# [Exercise requirements]
The lines from the beginning of the records below through the one holding "thumb cmc: (231, 170)" are to be copied exactly; leave the pictures out.

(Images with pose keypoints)
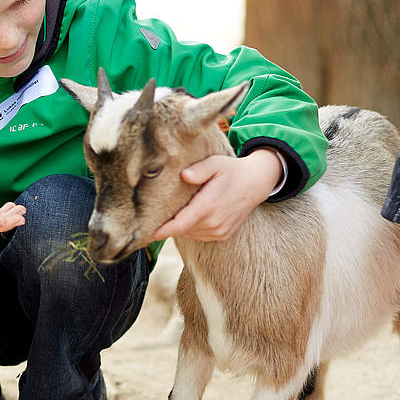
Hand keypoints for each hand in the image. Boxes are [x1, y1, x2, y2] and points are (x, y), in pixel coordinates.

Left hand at [149, 148, 281, 242]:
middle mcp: (214, 222)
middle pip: (182, 229)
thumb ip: (199, 170)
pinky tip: (191, 215)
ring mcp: (220, 231)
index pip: (179, 225)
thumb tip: (184, 175)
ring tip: (176, 211)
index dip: (161, 231)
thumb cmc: (231, 170)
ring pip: (189, 234)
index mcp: (209, 206)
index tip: (144, 234)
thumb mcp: (216, 163)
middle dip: (168, 224)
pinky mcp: (223, 235)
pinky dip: (191, 229)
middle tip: (155, 213)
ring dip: (181, 226)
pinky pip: (199, 236)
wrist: (255, 183)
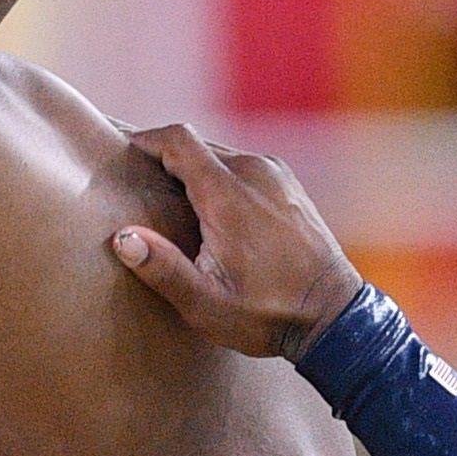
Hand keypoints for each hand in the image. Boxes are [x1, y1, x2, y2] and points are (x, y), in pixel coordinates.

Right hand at [111, 126, 361, 361]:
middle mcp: (254, 172)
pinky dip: (220, 178)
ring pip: (222, 156)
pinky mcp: (289, 186)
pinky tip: (212, 210)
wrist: (333, 316)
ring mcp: (277, 176)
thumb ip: (163, 268)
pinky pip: (245, 168)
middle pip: (198, 146)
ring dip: (194, 170)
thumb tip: (124, 238)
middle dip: (165, 158)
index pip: (179, 140)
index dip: (146, 139)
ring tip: (172, 198)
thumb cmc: (268, 314)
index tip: (123, 149)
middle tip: (139, 181)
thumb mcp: (206, 303)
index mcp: (229, 195)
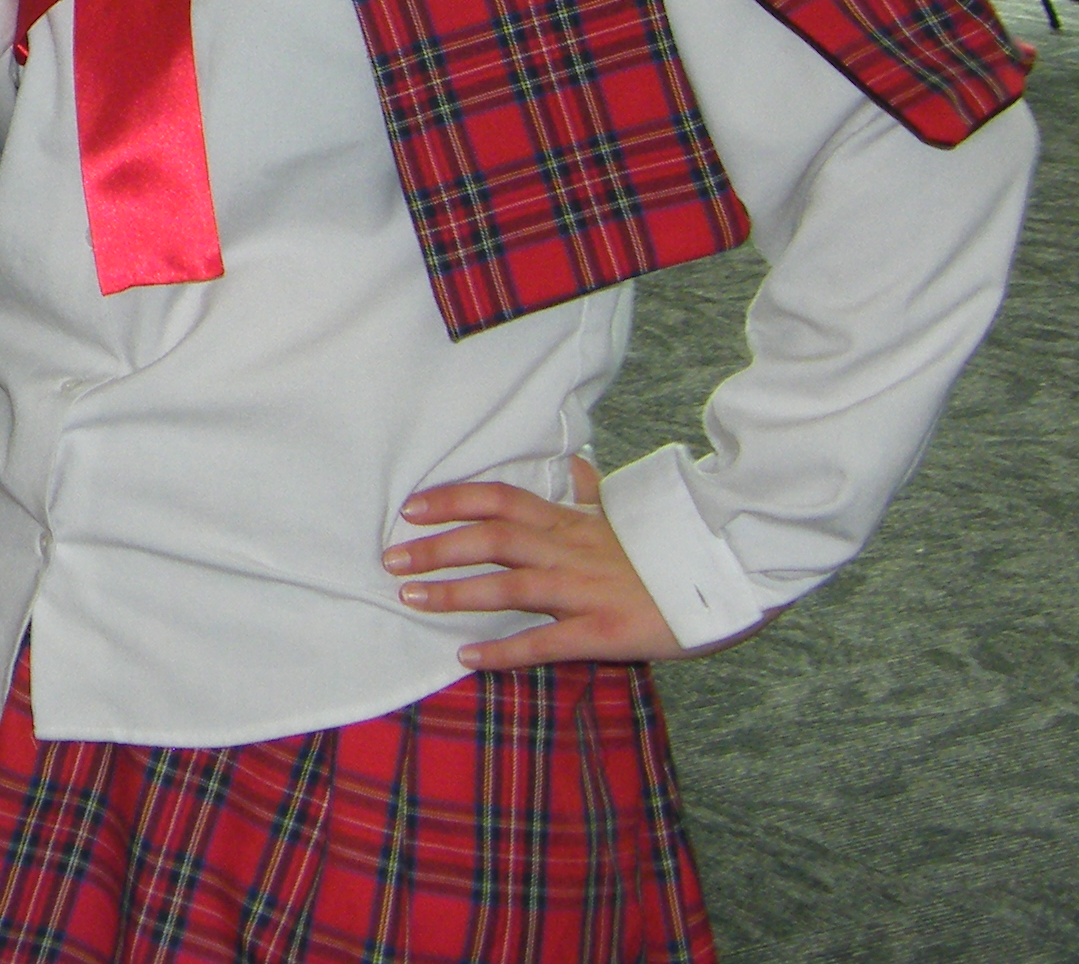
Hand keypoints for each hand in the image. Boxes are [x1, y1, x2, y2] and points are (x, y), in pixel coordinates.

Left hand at [381, 456, 688, 669]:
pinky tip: (467, 658)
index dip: (453, 500)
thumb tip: (574, 466)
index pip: (502, 500)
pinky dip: (504, 651)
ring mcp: (586, 590)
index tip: (411, 508)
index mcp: (575, 522)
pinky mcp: (605, 631)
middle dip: (437, 548)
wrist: (733, 576)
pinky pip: (546, 642)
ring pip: (509, 587)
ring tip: (410, 597)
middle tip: (391, 559)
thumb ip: (594, 494)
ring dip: (455, 592)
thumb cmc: (677, 548)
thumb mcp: (633, 515)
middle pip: (492, 540)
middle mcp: (572, 550)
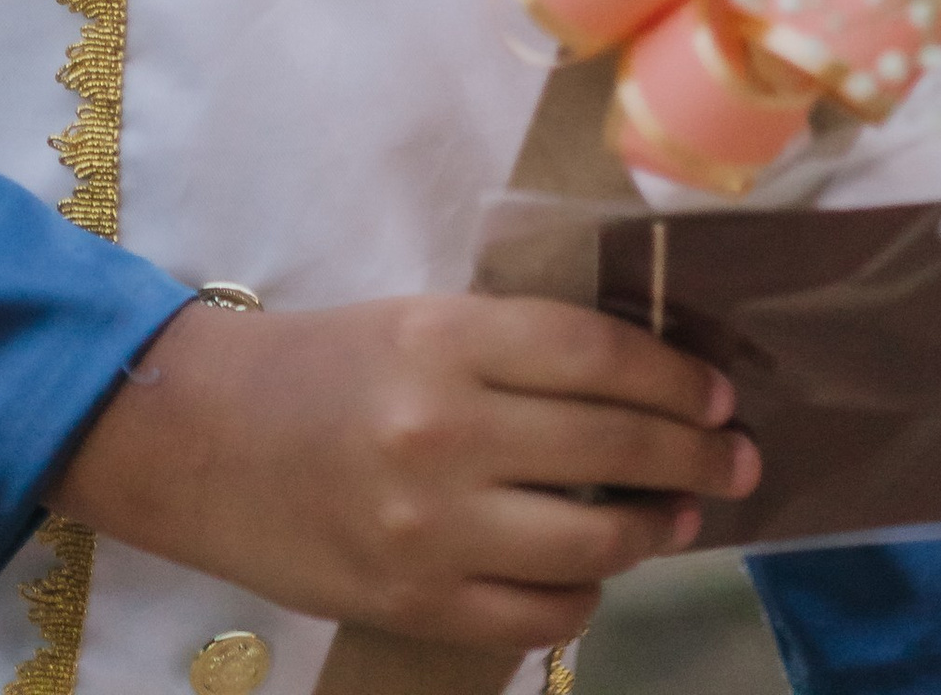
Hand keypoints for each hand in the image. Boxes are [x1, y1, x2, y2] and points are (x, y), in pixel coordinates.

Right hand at [51, 292, 758, 652]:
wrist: (201, 439)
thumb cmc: (319, 365)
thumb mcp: (416, 323)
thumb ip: (514, 353)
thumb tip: (639, 387)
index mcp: (445, 338)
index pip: (596, 353)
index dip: (673, 378)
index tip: (718, 394)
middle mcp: (444, 431)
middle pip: (613, 446)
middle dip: (696, 455)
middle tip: (739, 457)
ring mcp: (432, 529)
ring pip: (592, 544)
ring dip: (654, 530)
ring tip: (678, 515)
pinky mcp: (416, 603)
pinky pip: (541, 616)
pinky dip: (585, 597)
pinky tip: (593, 574)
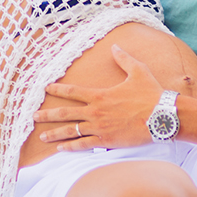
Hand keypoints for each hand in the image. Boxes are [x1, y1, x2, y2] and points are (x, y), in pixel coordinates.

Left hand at [33, 45, 162, 150]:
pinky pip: (84, 145)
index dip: (58, 89)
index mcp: (100, 95)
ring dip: (55, 134)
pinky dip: (71, 147)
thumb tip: (115, 46)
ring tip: (42, 137)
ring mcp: (100, 128)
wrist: (162, 117)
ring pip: (71, 132)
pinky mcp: (107, 141)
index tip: (46, 88)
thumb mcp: (139, 71)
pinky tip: (61, 149)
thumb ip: (124, 59)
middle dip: (48, 115)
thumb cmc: (152, 94)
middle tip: (34, 116)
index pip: (73, 92)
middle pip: (66, 113)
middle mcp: (96, 112)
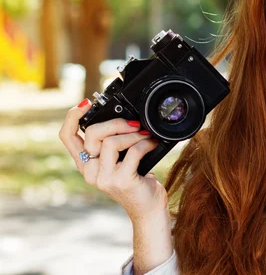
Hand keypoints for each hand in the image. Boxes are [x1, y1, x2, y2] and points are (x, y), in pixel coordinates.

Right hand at [58, 99, 168, 220]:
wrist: (148, 209)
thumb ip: (112, 144)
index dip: (72, 117)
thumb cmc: (136, 180)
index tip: (86, 104)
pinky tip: (152, 145)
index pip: (67, 137)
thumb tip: (122, 118)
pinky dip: (146, 144)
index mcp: (86, 164)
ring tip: (146, 136)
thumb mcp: (119, 160)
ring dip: (134, 134)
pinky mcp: (122, 181)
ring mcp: (104, 178)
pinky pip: (133, 151)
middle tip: (135, 124)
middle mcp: (90, 172)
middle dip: (116, 123)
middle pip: (93, 133)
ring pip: (112, 142)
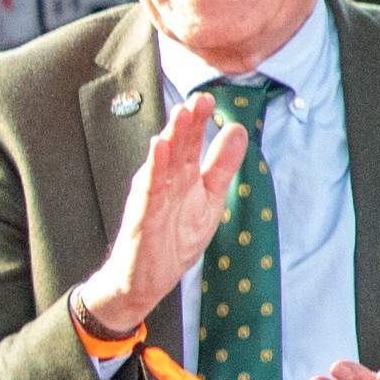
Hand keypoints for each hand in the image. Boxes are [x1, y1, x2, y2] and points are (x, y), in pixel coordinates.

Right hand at [75, 94, 244, 337]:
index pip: (191, 143)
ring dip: (170, 139)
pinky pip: (148, 191)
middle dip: (187, 124)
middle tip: (199, 99)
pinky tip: (157, 150)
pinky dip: (153, 170)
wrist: (145, 280)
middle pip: (177, 148)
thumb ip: (221, 165)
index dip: (199, 122)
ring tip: (180, 116)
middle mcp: (164, 182)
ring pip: (162, 164)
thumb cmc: (174, 238)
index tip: (210, 98)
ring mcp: (151, 199)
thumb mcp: (209, 199)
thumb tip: (237, 129)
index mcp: (182, 176)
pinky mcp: (143, 218)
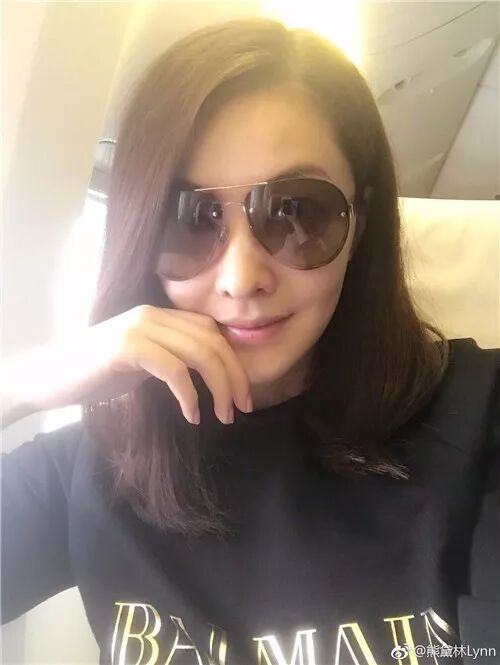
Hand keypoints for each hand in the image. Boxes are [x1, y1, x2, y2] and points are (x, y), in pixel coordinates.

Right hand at [5, 305, 251, 424]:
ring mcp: (139, 327)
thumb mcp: (144, 362)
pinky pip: (173, 369)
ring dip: (219, 388)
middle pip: (213, 341)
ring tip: (224, 416)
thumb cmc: (96, 374)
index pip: (212, 332)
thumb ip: (174, 358)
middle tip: (242, 409)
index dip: (235, 362)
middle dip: (234, 377)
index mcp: (161, 316)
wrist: (48, 377)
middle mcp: (153, 315)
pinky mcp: (126, 346)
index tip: (243, 395)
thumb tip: (210, 374)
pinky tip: (192, 416)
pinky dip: (188, 395)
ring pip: (199, 353)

# [Exercise response]
Hand keypoints for each hand in the image. Boxes are [x1, y1, x2, y2] and points are (x, y), in pixel coordinates.

Left hand at [149, 148, 281, 242]:
middle mcp: (214, 222)
middle pip: (182, 229)
thumb ip: (199, 170)
pinky tip: (191, 215)
ring mcp: (220, 231)
index pip: (179, 225)
thumb tip: (184, 175)
ring tip: (176, 211)
index dip: (161, 231)
thumb cmc: (231, 170)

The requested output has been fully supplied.